[[ Material to process, beginning ]]

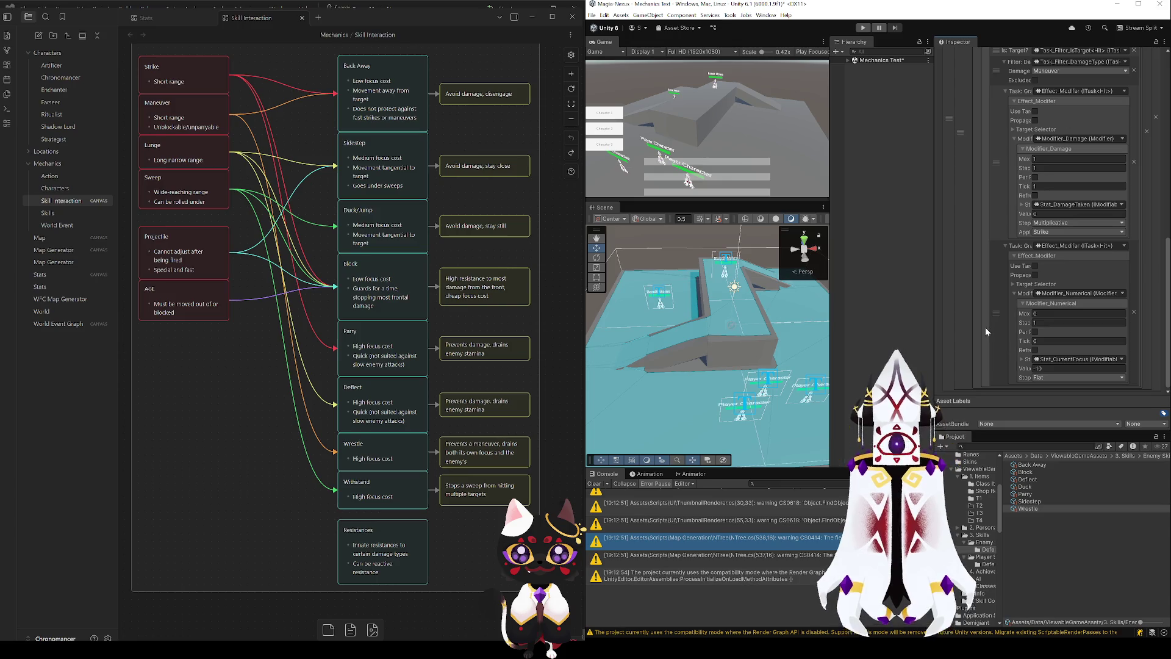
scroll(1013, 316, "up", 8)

[[ Material to process, end ]]
[[ Material to process, beginning ]]

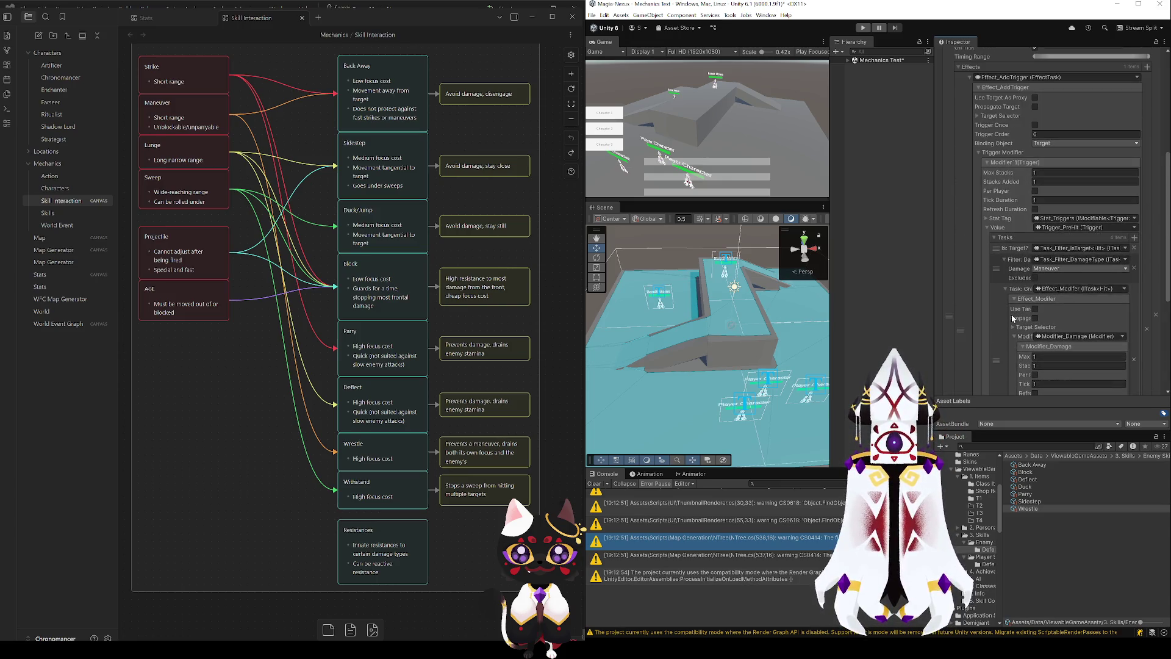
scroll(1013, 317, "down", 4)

[[ Material to process, end ]]
[[ Material to process, beginning ]]

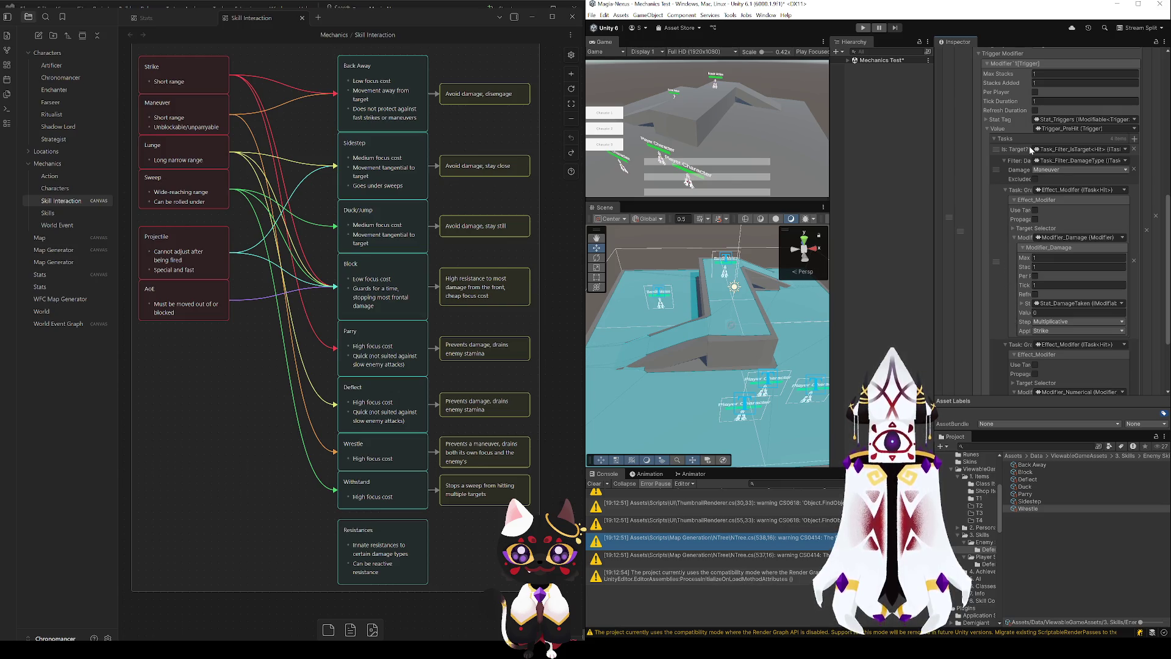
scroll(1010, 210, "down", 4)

[[ Material to process, end ]]

For the word "down", go through the records and show each line that carries it.

Result —
scroll(1013, 317, "down", 4)
scroll(1010, 210, "down", 4)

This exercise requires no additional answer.